Hot Springs, AR – October 25, 2016
In this country, citizens have the right to vote on issues affecting their welfare and their property. Citizens of our developed area also have the right to basic services such as water and sewer. Unfortunately the Board of Directors for the City of Hot Springs has recently denied and actually, withdrew these rights from our citizens. The City is attempting to annex thousands of people and thousands of acres into the City without allowing those being annexed or even allowing their own residents a voice or a vote.
We contend that the City is taking unfair advantage of 2015 legislation that was never intended to allow cities to annex thousands of acres without a vote of the people. State Representative Bruce Cozart today explained this fact and is proposing a legislative bill to correct the City’s improper actions.
As most Garland County residents know, the City of Hot Springs modified their ordinances and policies to disallow water service to new users outside the city limits based primarily on incorrect information that the City had a “water crisis.” Their ordinances and policies have had, and continues to have, devastating impacts on property owners and the economic development of Garland County. In fact, this policy alone has stopped all significant growth in the county including several proposed new subdivisions, several apartment complexes, and numerous new businesses. For example, a new Wal-Mart Supercenter that would have employed over 480 of our citizens was turned down. The City’s policy has also significantly lowered the values of citizen’s properties. Who wants to buy property that has no water or sewer service? This, in turn, lowers the County’s tax base which greatly impacts the County’s ability to provide basic services such as road maintenance, garbage collection, and public safety.
For these reasons, we hereby request that the City of Hot Springs end their practice of not allowing citizens their right to vote and to immediately rescind their ordinances and damaging policies prohibiting water and sewer service outside its city limits.
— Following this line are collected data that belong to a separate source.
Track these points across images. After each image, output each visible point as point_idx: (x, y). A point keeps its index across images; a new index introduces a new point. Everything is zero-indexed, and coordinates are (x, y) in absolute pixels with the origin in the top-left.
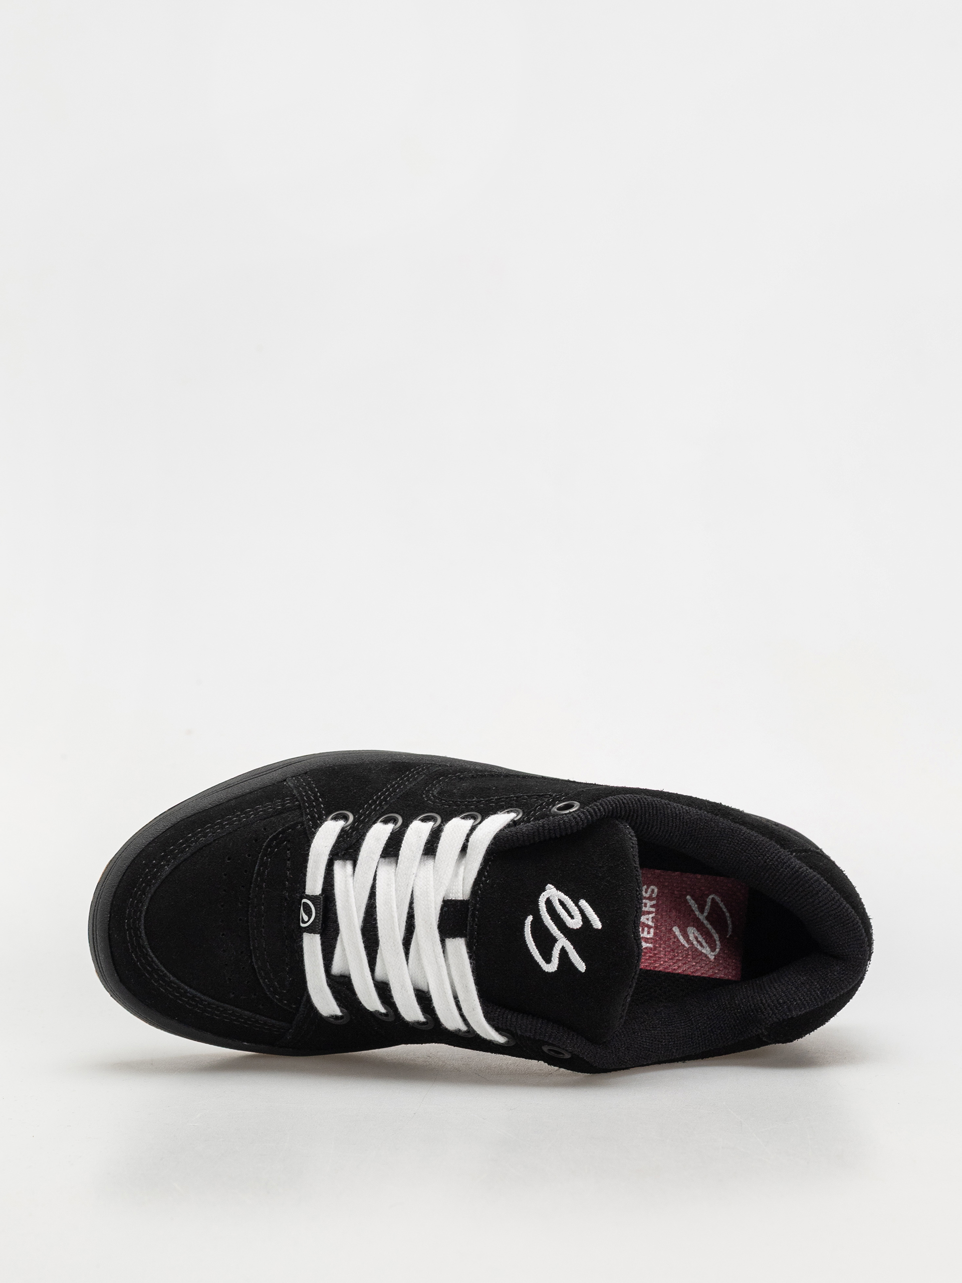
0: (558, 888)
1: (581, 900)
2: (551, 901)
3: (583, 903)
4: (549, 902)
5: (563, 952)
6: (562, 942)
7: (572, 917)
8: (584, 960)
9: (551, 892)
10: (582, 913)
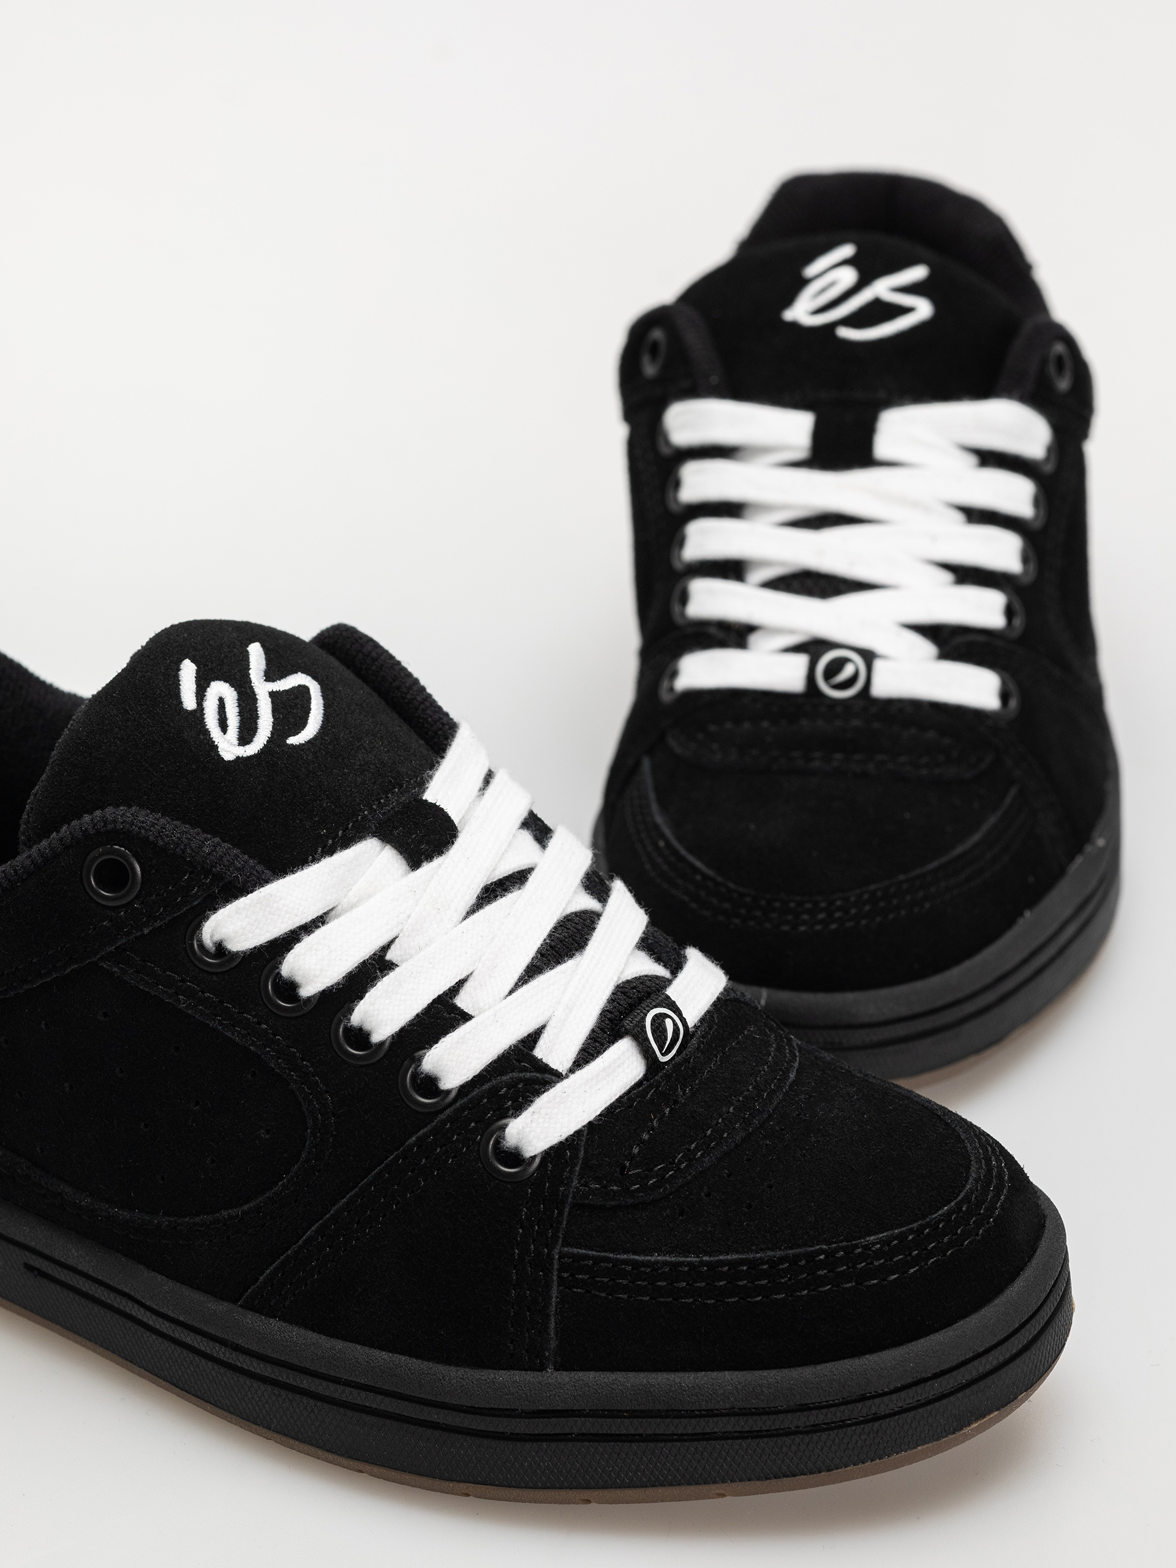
0: (214, 745)
1: (188, 710)
3: (189, 701)
4: (246, 735)
5: (272, 678)
6: (263, 689)
7: (221, 702)
9: (229, 747)
10: (200, 695)
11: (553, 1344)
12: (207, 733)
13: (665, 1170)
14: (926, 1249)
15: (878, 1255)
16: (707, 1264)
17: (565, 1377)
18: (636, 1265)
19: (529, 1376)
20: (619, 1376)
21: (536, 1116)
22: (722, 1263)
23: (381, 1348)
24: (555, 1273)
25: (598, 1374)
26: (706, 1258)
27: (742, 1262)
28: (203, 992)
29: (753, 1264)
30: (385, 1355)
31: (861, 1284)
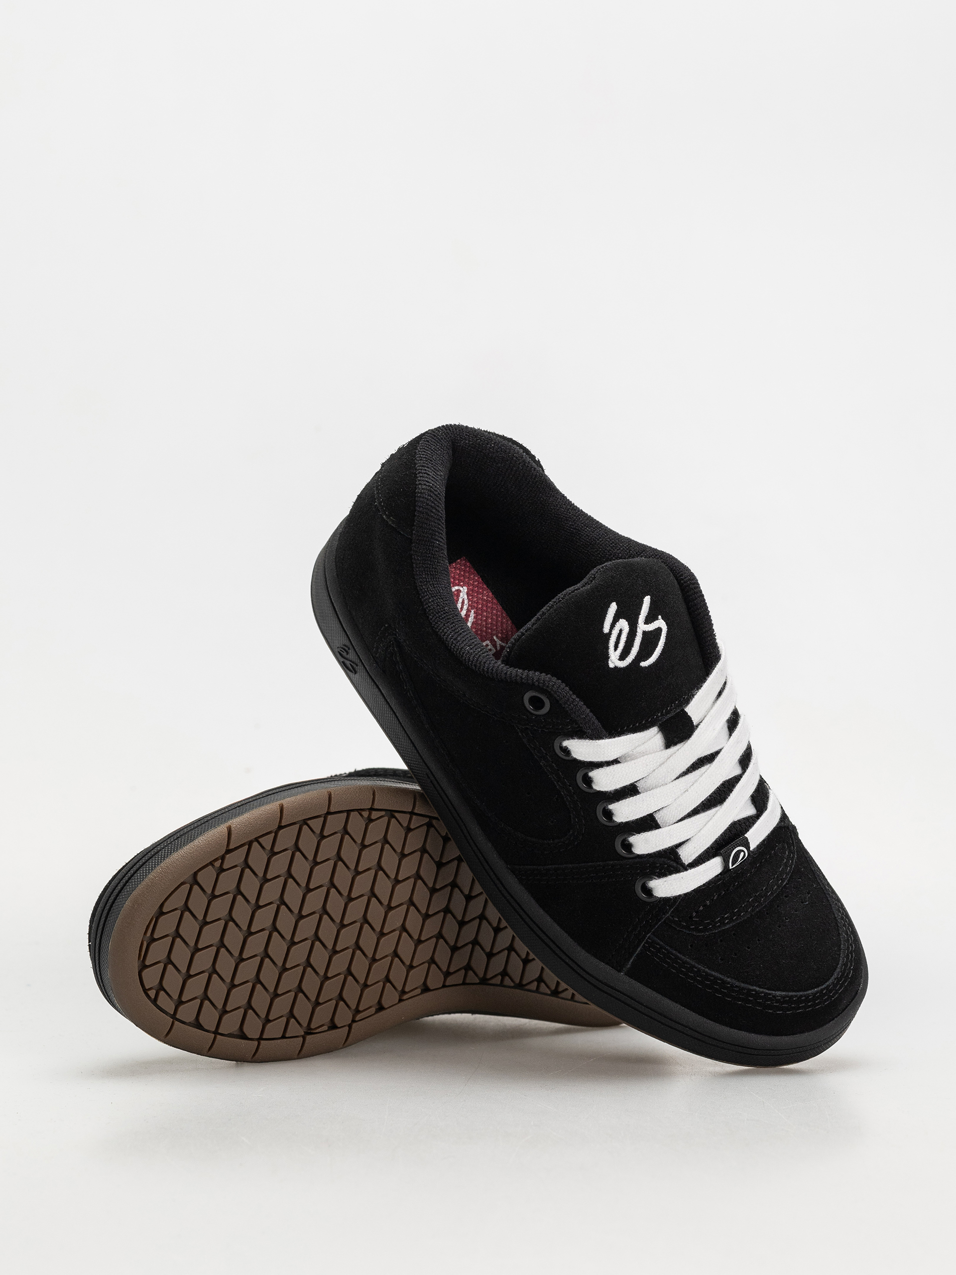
0: (607, 657)
1: (605, 632)
2: (620, 656)
3: (606, 630)
4: (622, 657)
5: (648, 621)
6: (642, 627)
7: (621, 631)
8: (643, 601)
9: (614, 660)
10: (613, 626)
11: (629, 966)
12: (608, 648)
13: (709, 924)
14: (799, 1005)
15: (778, 1001)
16: (706, 973)
17: (627, 979)
18: (677, 957)
19: (613, 971)
20: (649, 991)
21: (666, 883)
22: (712, 976)
23: (559, 924)
24: (643, 943)
25: (640, 985)
26: (707, 970)
27: (721, 979)
28: (552, 762)
29: (724, 982)
30: (558, 928)
31: (764, 1009)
Further, the purpose of this Press Release is to inform the citizens of Garland County, Arkansas that the City of Hot Springs and its Board of Directors are in direct violation of a Court Order which has already ruled that the City must stop such practices, because they are illegal.
Specifically, the Court Order titled, “Consent Order No. 93-1639” filed on November 3, 1994 deals with City violations concerning annexation and water/sewer connections outside the city limits of Hot Springs, Arkansas.
The Court found and the City consented to facts that found the City Board of Directors and the City guilty of violating the Constitution of the State of Arkansas and enforcing illegal resolutions, policies, and actions. These included:
- Resolution 2821 which violated Article 3, Section 2 of the Constitution of the State of Arkansas.
- The enforcement of Resolution 2821 and City policies and actions was found in violation of numerous agreements between the City and various water districts, sewer districts, and property owners living outside the city limits.
- The prevailing Plaintiffs had paid taxes to construct water and/or sewer improvements and had relied on the City’s promises and previous practices to allow connection to City water and sewer with no prerequisites required.
- The City guaranteed, in exchange for a grant from the Federal Government to construct new facilities that the facilities would be “regional,” meaning inclusion of outside-of-city users. No mention of preconditions were made in order to obtain Federal funding and cannot now be arbitrarily added.
As a footnote to these rulings; The Hot Springs City Attorney now seems to be saying that the agreements between certain water and sewer districts dating back to the 1970’s have expired or they are otherwise not enforceable. He contends that the Supreme Court of Arkansas 2009 (Ark. 276) ruling was somehow related but this case (No. 08-611) clearly states, “The issue in the Burchwood litigation was annexation. The issues in the present case concern sewer rates and debt-service charges.”
In fact, there were many parties to the original lawsuit other than water or sewer districts which actually included and continue to include all property owners within Garland County. The Court Order, obviously, has NOT been overturned and thus, remains in effect today.
The Court Order stopped the City practice of requiring property owners to either annex to the City or promise to do so in the future in order to obtain water and sewer service. Further, the order dictates that the Plaintiffs and property owners of Garland County relied on the City’s promises and can enforce these promises against the City as third-party beneficiaries of the agreement.
Consent Order 93-1639 specifically states in Item 23, “The Defendants (City and Board of Directors), as representatives of the City of Hot Springs, and agents and employees of the City are permanently enjoined from doing any of the following:”
The key word in that ruling is the word, “permanently” which mean this ruling did NOT expire or have a term limit and remains in effect TODAY. The PERMANENT enjoinment includes:
- Any requirement by to City to annex or promise to annex by a property owner or other individual.
- Refusal to provide service irrespective of the location inside or outside the city.
The Court also ordered that all petitions for annexation and all pre-annexation agreements executed as a result of the City’s illegal requirements are VOID “ab initio” which means “from its inception.”
Strictly interpreted, this means ALL annexations such as Chesswood and numerous other annexations are illegal and these properties actually should be de-annexed, does it not?
Discriminatory wording from www.cityhs.net website: CHS Ordinance 5931, Chapter 5, Section 1 (b-4): Priority of Request. Any such requests within the corporate limits of the City shall be given priority over projects outside the city limits. Approved 4-16-2007.